Quatre mille chansons, soixante opérettes, deux cents films, qu'est-ce qu'on peut ajouter de plus ? Que certains compositeurs en ont fait davantage ?

Chose certaine : à citer des nombres comme ceux-là, on oublie - il ne faut pas dire dans son cas "la qualité" (tous lesmusiciens vous le diront) -  mais plutôt "la variété" (quoique d'autres l'ont surpassé dans ce domaine) - et surtout "la simplicité" ou comment, en quelques notes, un compositeur peut créer un air dont tout le monde se souviendra presque immédiatement et pour toujours. Voilà la force de Scotto. On lui donnait des paroles, il en faisait un chanson sur un air qui, à peu d'exemples près, faisait oublier l'auteur. Ce fut le cas, par exemple, de Sarvil et qui se souvient vraiment de Géo Koger qui lui a tout de même fourni,avec Henri Varna, un autre oublié, les paroles de "J'ai deux amours" ?

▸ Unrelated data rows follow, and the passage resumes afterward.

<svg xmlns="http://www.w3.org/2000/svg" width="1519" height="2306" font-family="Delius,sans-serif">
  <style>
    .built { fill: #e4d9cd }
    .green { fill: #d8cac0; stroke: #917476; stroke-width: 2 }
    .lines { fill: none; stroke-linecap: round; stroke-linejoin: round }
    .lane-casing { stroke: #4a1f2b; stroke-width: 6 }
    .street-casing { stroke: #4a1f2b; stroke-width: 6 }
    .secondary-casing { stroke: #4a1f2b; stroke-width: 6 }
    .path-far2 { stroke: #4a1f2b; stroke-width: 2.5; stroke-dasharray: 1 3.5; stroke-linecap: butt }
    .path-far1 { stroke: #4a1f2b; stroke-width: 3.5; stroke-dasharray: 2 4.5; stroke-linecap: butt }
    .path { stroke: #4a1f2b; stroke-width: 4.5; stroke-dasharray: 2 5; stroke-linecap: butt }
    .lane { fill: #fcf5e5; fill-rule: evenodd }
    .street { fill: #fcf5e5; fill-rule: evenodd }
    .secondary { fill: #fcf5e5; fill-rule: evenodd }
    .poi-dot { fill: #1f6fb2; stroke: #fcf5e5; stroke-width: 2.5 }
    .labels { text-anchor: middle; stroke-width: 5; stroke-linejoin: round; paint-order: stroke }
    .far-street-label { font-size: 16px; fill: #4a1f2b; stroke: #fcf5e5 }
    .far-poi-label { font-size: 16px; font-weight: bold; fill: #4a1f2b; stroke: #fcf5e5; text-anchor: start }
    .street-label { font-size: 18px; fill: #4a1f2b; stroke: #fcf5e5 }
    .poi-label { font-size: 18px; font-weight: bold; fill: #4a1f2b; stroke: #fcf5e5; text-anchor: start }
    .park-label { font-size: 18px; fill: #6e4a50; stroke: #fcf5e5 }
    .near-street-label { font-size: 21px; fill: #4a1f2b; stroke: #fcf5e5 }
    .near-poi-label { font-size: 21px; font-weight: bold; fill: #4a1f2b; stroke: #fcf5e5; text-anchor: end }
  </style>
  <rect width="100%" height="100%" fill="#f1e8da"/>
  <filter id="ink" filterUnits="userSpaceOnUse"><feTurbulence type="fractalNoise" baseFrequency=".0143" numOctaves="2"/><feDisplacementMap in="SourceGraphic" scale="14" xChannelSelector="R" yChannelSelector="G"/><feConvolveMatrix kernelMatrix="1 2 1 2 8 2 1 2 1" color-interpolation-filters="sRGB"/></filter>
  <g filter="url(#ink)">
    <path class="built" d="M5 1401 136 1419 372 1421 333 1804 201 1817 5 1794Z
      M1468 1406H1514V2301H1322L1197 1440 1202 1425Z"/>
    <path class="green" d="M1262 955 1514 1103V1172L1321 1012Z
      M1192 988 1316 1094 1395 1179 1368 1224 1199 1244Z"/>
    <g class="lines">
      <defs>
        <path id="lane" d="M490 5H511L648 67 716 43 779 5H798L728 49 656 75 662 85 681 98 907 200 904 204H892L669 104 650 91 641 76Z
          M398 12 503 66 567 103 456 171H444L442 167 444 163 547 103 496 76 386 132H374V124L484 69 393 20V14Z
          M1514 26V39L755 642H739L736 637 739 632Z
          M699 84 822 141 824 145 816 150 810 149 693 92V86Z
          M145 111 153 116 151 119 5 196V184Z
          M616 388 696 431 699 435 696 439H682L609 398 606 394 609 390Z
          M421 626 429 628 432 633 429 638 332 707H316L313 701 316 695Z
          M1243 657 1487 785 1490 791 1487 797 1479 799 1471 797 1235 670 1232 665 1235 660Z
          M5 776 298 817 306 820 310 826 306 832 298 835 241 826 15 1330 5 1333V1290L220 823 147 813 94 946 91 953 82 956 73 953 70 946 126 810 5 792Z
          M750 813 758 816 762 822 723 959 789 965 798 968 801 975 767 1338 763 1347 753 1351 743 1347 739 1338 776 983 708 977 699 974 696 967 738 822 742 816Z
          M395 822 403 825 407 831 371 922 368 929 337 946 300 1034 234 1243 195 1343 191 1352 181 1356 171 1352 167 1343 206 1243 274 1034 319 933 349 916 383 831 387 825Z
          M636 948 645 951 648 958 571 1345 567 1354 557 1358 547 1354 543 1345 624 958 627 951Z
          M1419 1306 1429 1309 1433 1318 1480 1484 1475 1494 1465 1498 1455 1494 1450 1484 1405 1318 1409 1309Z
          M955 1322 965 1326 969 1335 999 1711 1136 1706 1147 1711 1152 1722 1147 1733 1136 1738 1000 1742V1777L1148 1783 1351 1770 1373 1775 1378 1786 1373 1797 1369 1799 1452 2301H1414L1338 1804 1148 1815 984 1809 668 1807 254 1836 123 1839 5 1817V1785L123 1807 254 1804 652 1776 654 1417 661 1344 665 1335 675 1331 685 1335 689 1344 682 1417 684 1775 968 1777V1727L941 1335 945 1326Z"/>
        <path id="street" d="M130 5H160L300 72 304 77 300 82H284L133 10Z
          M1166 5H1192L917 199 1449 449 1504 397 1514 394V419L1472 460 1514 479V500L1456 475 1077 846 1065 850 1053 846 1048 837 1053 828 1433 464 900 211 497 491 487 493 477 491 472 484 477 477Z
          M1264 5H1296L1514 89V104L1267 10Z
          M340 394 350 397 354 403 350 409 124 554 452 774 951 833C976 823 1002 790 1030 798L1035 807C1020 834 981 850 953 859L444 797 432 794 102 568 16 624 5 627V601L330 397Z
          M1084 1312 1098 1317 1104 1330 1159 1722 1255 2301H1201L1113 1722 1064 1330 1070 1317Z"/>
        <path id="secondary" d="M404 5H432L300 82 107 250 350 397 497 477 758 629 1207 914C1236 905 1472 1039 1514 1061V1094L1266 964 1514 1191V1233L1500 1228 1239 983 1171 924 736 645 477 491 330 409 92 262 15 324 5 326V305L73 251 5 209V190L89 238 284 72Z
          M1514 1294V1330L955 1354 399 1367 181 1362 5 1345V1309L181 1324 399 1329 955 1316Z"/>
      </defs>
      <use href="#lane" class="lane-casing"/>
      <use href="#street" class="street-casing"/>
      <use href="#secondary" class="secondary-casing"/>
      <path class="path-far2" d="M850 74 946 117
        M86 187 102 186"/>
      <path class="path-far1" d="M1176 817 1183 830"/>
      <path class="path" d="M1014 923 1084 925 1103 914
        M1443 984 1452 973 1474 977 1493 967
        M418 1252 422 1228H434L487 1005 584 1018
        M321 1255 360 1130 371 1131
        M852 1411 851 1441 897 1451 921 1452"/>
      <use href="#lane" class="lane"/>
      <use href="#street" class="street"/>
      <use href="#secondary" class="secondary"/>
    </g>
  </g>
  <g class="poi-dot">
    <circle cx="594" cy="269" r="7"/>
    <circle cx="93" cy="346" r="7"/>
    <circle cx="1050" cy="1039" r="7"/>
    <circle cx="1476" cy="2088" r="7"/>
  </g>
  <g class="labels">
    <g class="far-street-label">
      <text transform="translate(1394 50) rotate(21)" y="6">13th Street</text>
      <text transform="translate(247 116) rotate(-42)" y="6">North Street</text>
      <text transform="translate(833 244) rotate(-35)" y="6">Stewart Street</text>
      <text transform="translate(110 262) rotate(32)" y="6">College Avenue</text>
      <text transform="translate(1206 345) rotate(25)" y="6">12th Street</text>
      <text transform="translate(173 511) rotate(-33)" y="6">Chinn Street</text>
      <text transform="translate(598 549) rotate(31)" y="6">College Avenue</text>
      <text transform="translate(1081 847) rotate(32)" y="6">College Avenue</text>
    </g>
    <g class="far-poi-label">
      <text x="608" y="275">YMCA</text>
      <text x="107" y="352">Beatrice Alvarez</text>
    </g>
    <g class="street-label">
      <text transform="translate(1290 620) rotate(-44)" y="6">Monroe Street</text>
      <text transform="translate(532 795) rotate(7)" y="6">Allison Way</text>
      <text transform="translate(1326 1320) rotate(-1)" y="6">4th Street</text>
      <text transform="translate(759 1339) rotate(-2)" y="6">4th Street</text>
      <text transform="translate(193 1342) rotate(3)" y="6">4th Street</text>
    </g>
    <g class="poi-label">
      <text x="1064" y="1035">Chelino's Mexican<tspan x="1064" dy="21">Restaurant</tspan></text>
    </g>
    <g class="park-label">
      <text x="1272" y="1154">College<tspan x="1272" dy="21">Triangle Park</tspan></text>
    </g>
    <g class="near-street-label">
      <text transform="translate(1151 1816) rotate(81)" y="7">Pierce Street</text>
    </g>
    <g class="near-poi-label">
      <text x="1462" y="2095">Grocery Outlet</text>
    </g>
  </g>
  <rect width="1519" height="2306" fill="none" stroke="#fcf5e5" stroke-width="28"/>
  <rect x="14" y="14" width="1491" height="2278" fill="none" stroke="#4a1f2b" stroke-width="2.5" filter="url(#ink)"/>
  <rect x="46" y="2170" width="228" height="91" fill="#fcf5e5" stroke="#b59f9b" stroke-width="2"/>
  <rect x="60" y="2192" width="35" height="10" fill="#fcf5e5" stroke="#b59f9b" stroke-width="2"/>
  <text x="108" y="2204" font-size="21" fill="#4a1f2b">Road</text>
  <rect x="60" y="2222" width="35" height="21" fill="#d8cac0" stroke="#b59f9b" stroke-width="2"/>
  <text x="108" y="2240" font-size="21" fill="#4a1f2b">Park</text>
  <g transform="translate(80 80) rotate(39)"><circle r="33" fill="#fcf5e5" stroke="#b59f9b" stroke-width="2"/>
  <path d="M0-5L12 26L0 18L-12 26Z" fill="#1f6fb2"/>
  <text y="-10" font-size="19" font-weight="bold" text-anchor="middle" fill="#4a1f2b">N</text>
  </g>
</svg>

Et qui se souvient des auteurs de ceux qui ont écrit les paroles de "Marinella", de "Tchi-Tchi" et de "Tant qu'il y aura des étoiles" de Tino Rossi ?  Et "La petite Tonkinoise", faut bien la mentionner, non ? - Et tout ça composé non pas autour d'un grand piano avec des feuilles de musique empilées jusqu'au plafond mais sur une petite guitare : aux autres l'harmonisation et les arrangements. Monsieur Scotto composait des airs.


Mais quels airs !

On pourrait continuer comme ça longtemps. Pensez-y : quatre mille chansons dont plus du tiers ont été de grands succès, à la fois pour Scotto et ceux qui les ont créées.


Vincent Scotto est né le 21 avril 1874 à Marseille et est décédé à Paris, le 17 novembre 1952.

Associée au nom de Scotto, Paulette Zévaco qui, de 1927 jusqu'à la mort de Vincent, harmonisa ses mélodies et qui écrivit, elle-même, la musique de plusieurs films et opérettes.